WHAT IS BEING ASKED: Transcribe all the records exactly and omit any images they hold.

RECORDS FOR THE EXERCISE:

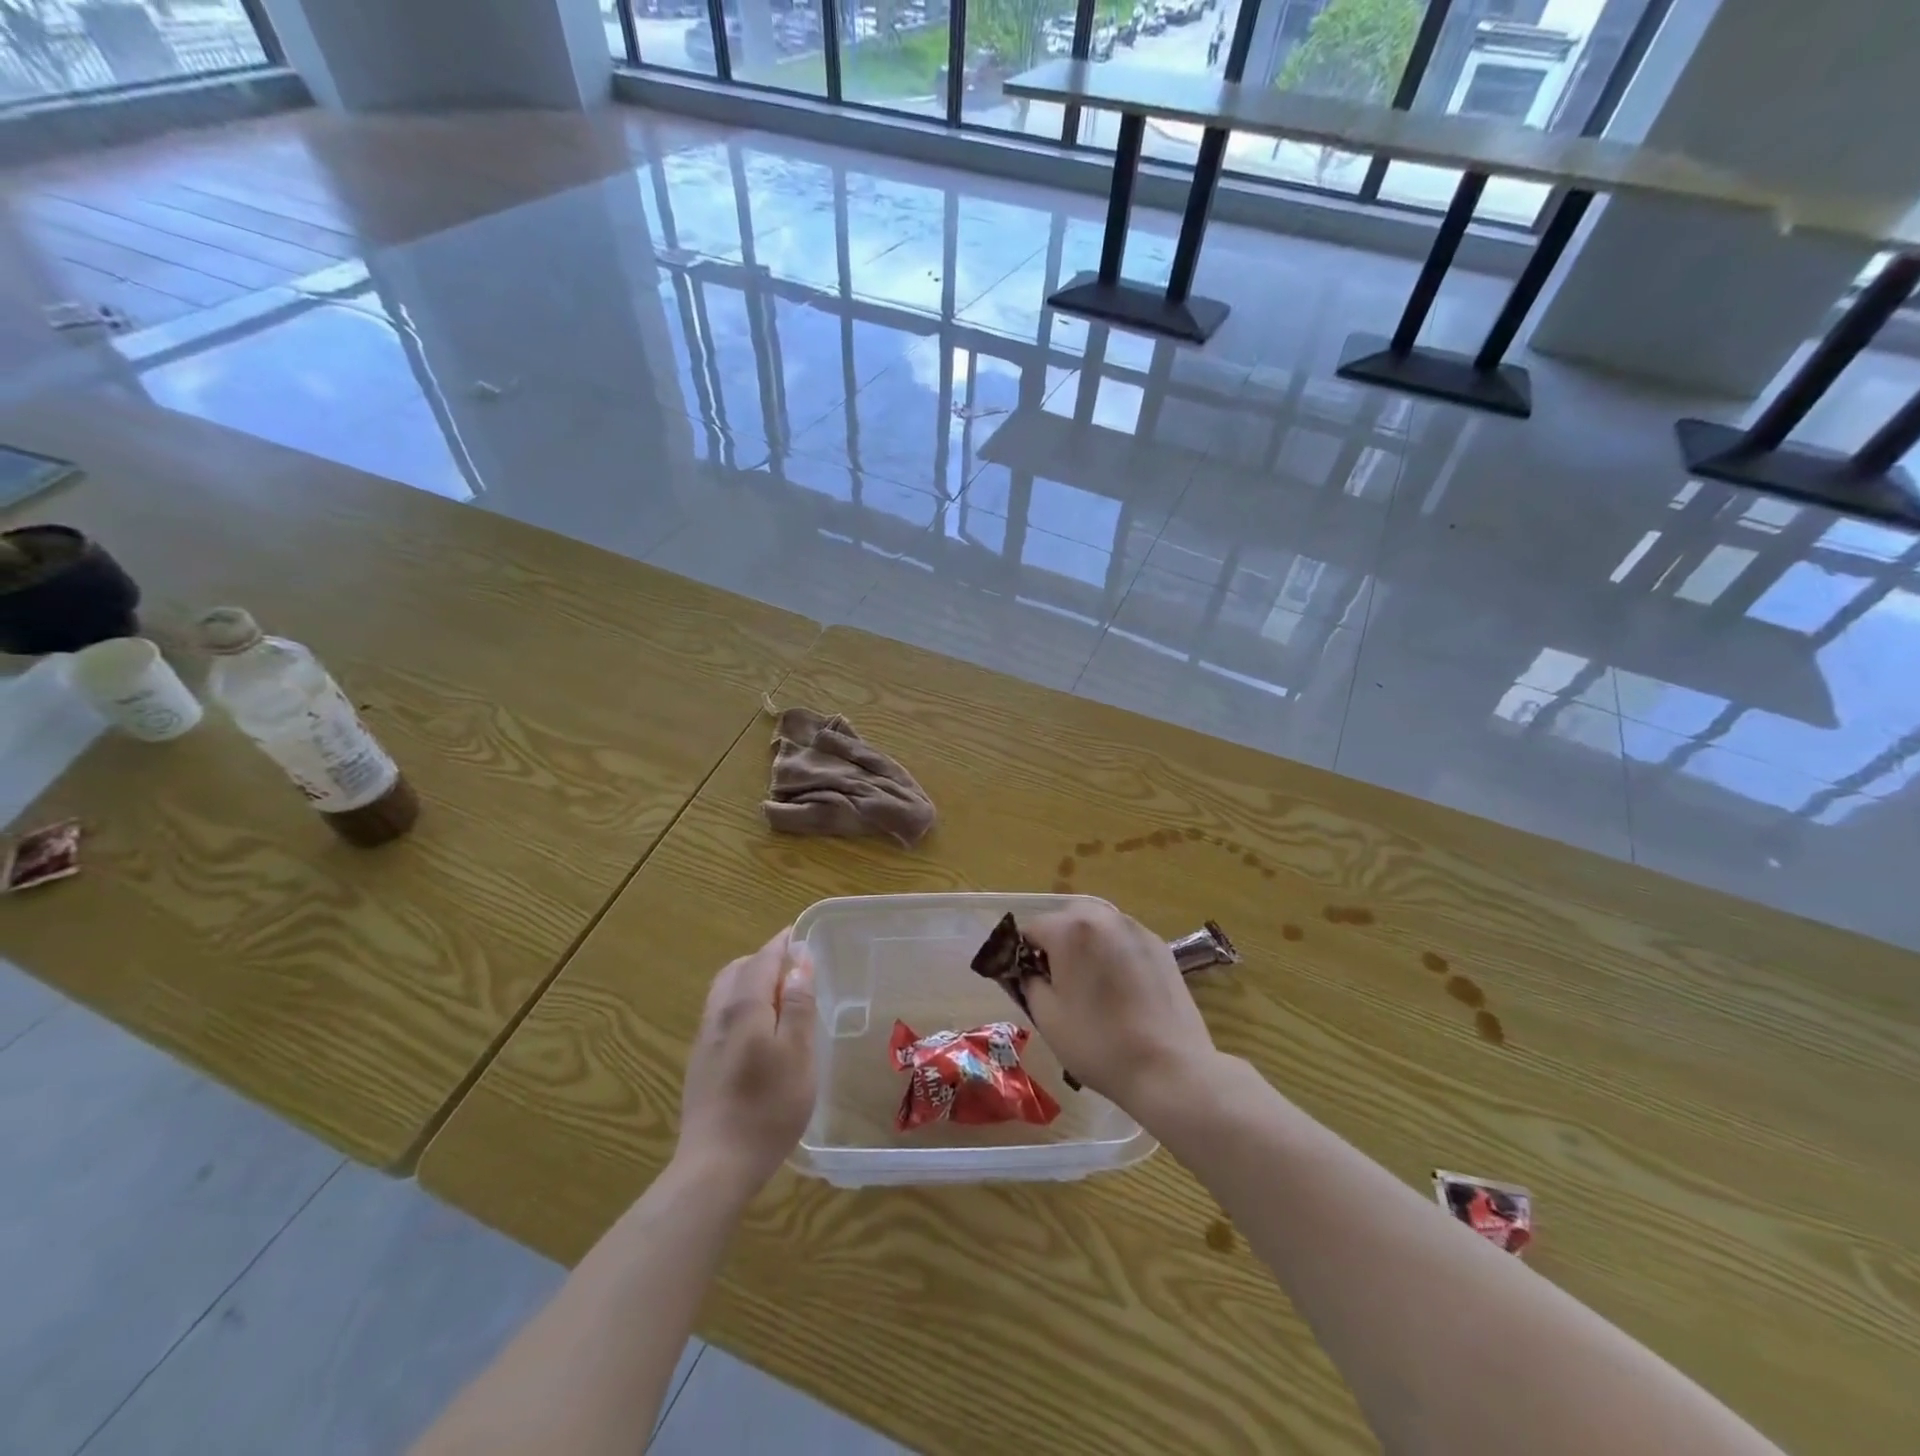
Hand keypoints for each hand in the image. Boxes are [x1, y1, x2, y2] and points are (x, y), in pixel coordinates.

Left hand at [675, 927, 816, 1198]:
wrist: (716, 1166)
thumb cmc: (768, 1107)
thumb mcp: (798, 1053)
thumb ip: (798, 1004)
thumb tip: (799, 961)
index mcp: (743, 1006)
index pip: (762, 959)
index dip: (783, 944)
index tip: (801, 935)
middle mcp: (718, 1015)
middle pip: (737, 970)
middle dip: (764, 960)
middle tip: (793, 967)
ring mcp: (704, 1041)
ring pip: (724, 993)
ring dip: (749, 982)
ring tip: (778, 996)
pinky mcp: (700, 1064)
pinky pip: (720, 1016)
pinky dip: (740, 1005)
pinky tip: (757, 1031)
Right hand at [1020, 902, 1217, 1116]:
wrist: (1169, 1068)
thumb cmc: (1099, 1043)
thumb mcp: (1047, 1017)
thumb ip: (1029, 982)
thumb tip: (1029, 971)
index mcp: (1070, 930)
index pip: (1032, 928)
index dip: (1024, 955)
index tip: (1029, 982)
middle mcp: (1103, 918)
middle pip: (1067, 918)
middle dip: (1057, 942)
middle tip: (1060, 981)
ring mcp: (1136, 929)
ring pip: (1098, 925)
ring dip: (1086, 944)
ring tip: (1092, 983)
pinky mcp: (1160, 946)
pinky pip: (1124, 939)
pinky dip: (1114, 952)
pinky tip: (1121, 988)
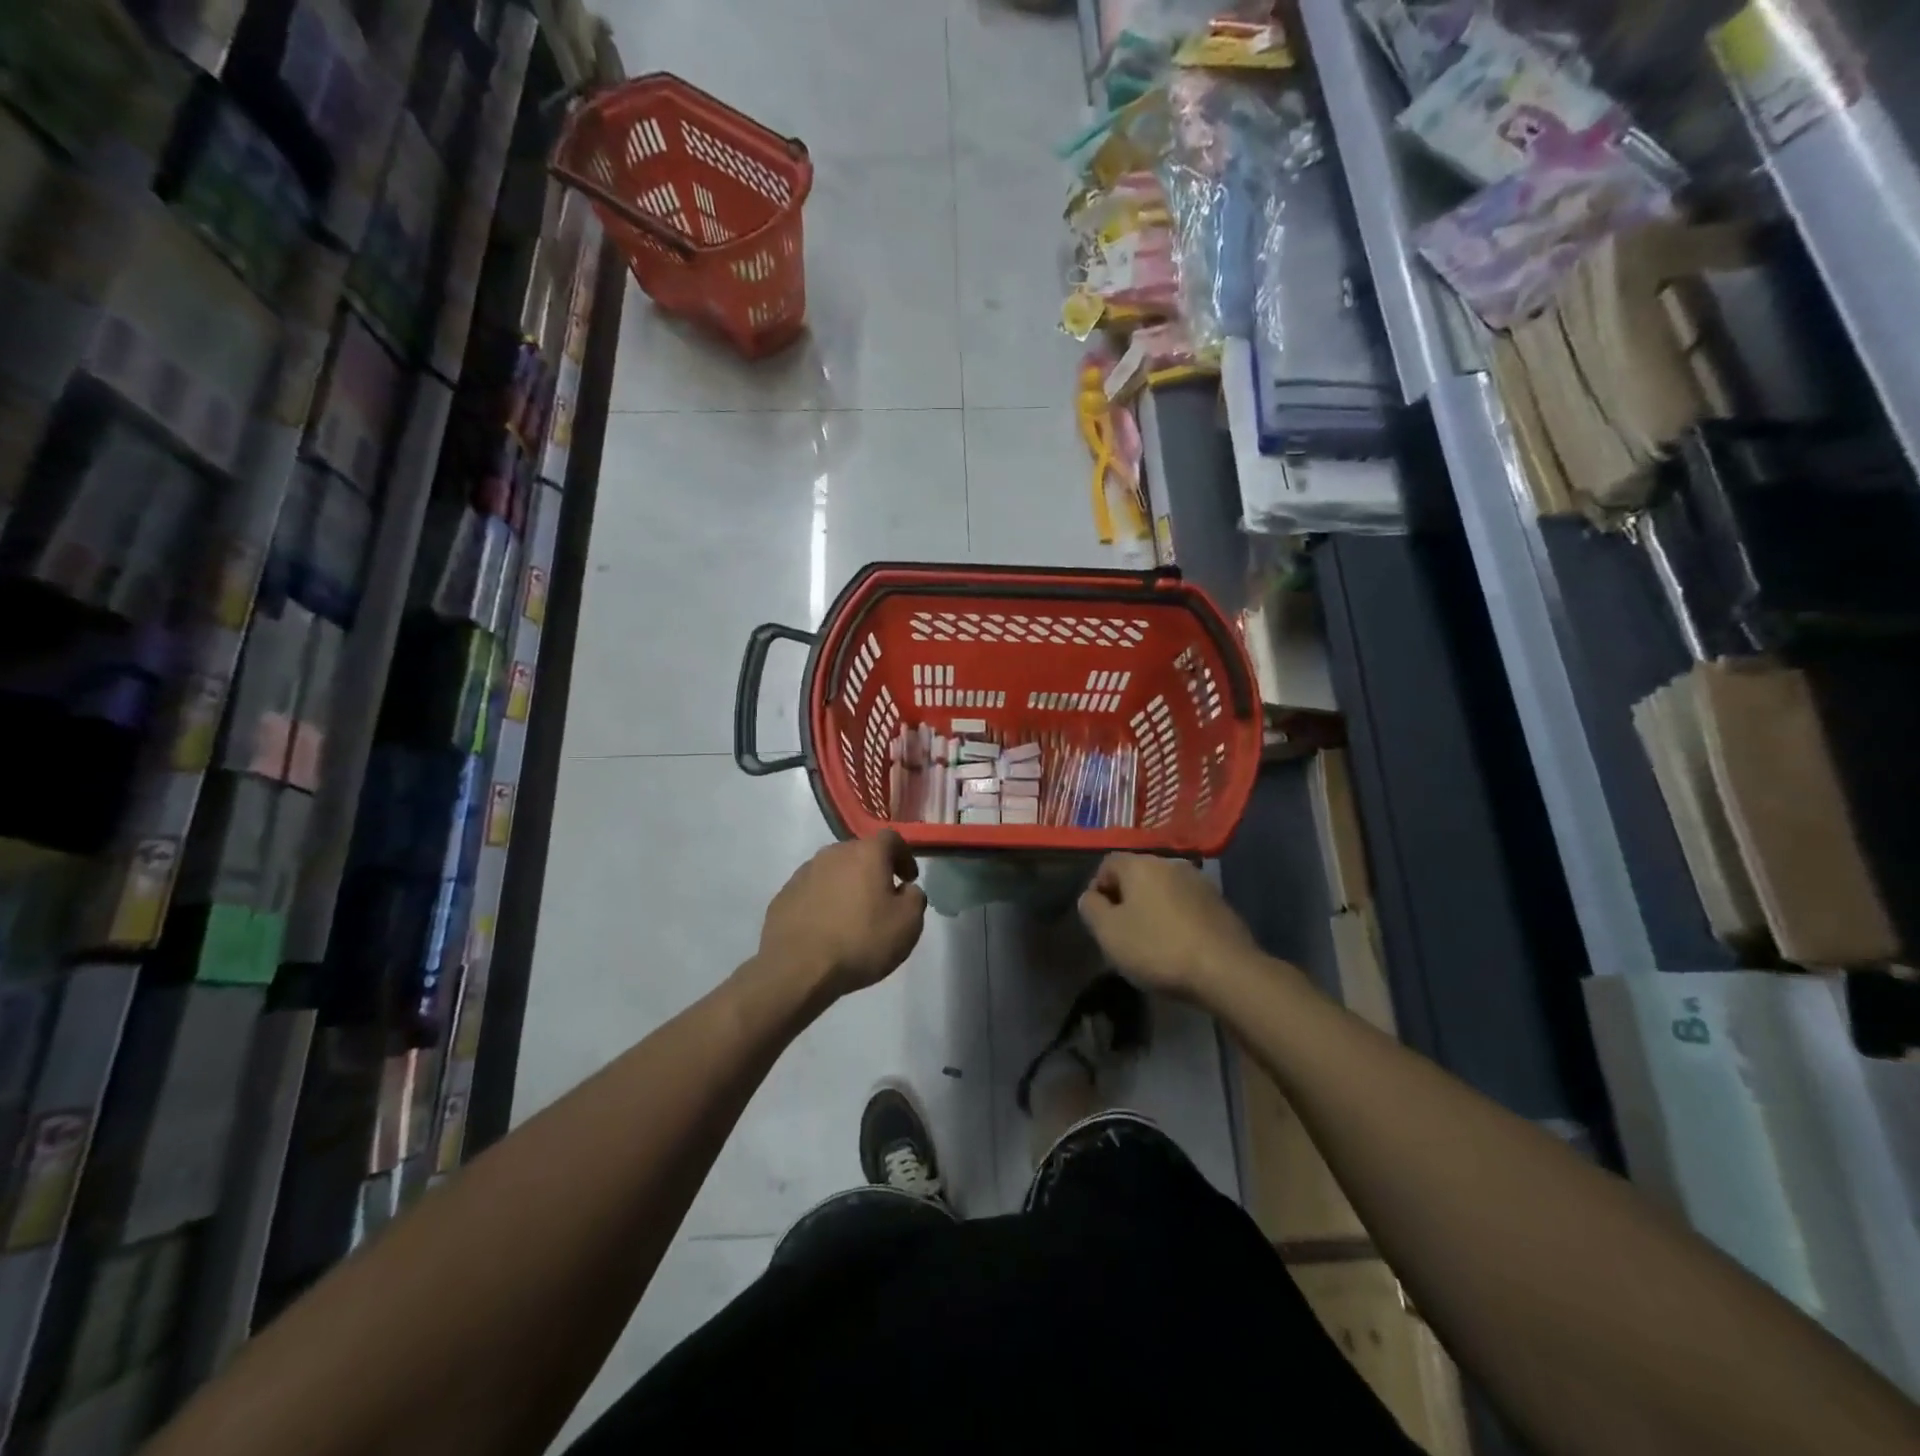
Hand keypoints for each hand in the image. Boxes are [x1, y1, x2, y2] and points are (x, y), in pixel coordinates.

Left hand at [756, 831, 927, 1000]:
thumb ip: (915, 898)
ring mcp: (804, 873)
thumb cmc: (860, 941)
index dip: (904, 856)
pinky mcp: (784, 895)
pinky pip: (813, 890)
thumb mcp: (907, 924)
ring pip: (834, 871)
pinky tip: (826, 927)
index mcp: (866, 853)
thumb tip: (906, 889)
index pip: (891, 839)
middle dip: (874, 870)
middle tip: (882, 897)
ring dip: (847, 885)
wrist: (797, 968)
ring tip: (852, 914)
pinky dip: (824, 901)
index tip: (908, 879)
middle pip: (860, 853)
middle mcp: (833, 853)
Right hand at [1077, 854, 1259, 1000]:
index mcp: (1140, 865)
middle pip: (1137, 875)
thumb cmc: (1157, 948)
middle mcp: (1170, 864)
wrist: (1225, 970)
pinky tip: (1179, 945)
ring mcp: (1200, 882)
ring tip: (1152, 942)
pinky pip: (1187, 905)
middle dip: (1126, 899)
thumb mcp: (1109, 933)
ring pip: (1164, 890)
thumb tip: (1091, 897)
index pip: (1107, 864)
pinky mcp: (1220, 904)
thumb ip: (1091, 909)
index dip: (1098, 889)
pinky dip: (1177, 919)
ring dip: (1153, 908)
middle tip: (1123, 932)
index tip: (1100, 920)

ANSWER BELOW:
Hand keypoints for each hand in the image. Boxes are [x1, y1, x2, y2] and points are (x, y), in pixel coordinates.

Left hand at [675, 927, 816, 1198]:
wrist: (716, 1166)
thumb cmc: (768, 1107)
thumb mcp: (798, 1053)
thumb ip: (798, 1004)
thumb tip: (799, 961)
index mcp: (743, 1006)
index pip: (762, 959)
index dip: (783, 944)
index tip: (801, 935)
middle mcp: (718, 1015)
middle pip: (737, 970)
middle dip: (764, 960)
middle tip: (793, 967)
ring mcp: (704, 1041)
ring pip: (724, 993)
ring dip: (749, 982)
ring tip: (778, 996)
pinky mcp: (700, 1064)
pinky pip: (720, 1016)
pinky dip: (740, 1005)
pinky tip: (757, 1031)
Right hand at [1020, 902, 1217, 1116]:
wrist: (1169, 1068)
thumb cmc: (1099, 1043)
thumb mcp: (1047, 1017)
thumb ip: (1029, 982)
thumb tip: (1029, 971)
index mcp: (1070, 930)
index pip: (1032, 928)
index dip: (1024, 955)
index tip: (1029, 982)
middle mcp: (1103, 918)
middle pip: (1067, 918)
middle dip: (1057, 942)
middle tip: (1060, 981)
ring mcp: (1136, 929)
ring pip: (1098, 925)
ring dip: (1086, 944)
ring tip: (1092, 983)
pinky mcp: (1160, 946)
pinky pip: (1124, 939)
pinky dip: (1114, 952)
pinky tip: (1121, 988)
Hand keypoints for each hand in the image. Boxes are [x1, y1, x2, y2] and points are (x, y), in pixel coordinates.

Left hand at [756, 831, 927, 1000]:
thumb ip: (915, 898)
ring mcp: (804, 873)
thumb cmc: (860, 941)
index dip: (904, 856)
pinky mcp: (784, 895)
pinky pip: (813, 890)
thumb mcp: (907, 924)
ring pip: (834, 871)
pinky tip: (826, 927)
index mcp: (866, 853)
thumb tip: (906, 889)
index pip: (891, 839)
middle dip: (874, 870)
middle tip: (882, 897)
ring dip: (847, 885)
wrist: (797, 968)
ring tip: (852, 914)
pinky dip: (824, 901)
index tip: (908, 879)
middle pip: (860, 853)
middle mcp: (833, 853)
Right hand at [1077, 854, 1259, 1000]:
index mcp: (1140, 865)
middle pip: (1137, 875)
thumb cmc: (1157, 948)
middle mcp: (1170, 864)
wrist: (1225, 970)
pinky tip: (1179, 945)
ring mcp: (1200, 882)
ring tip: (1152, 942)
pinky pip: (1187, 905)
middle dip: (1126, 899)
thumb mcp: (1109, 933)
ring pip: (1164, 890)
thumb tip: (1091, 897)
index pip: (1107, 864)
pinky mcp: (1220, 904)
thumb ip: (1091, 909)
index dip: (1098, 889)
pinky dip: (1177, 919)
ring dip: (1153, 908)
middle tip: (1123, 932)
index tip: (1100, 920)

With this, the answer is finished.